§ Directions:
The line containing "1: (547, 203)" marks the end: extract everything from the first line of the data through that line, exactly, with no pictures.

§ Dataset extract:
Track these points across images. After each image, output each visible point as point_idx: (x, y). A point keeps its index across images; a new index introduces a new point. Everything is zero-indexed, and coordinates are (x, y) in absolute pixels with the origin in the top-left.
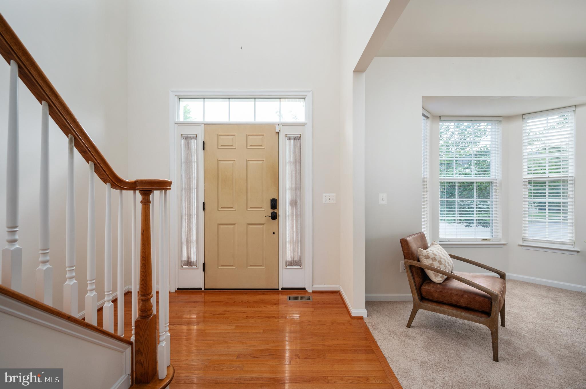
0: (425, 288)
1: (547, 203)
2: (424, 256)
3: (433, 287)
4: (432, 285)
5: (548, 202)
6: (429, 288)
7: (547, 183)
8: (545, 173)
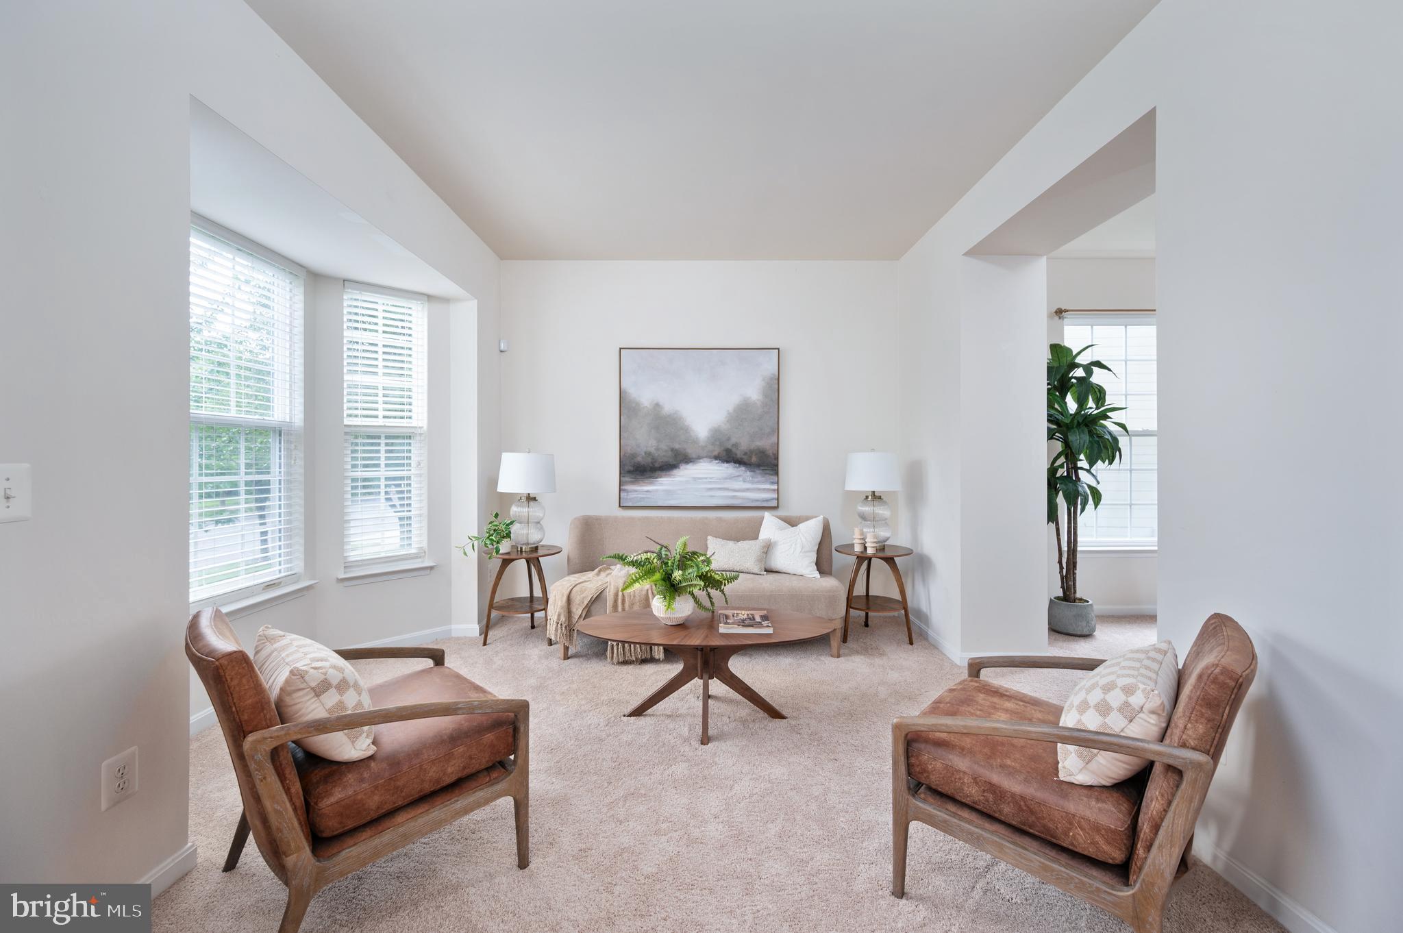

§ Output for this task:
Track these points across images. After each image, output each visible point as point_idx: (x, y). A point keeps its index across images; a new index introduces a new point. Everything is zero-indexed, and coordinates are (x, y) in absolute pixels with the origin in the top-left.
0: (425, 288)
1: (547, 203)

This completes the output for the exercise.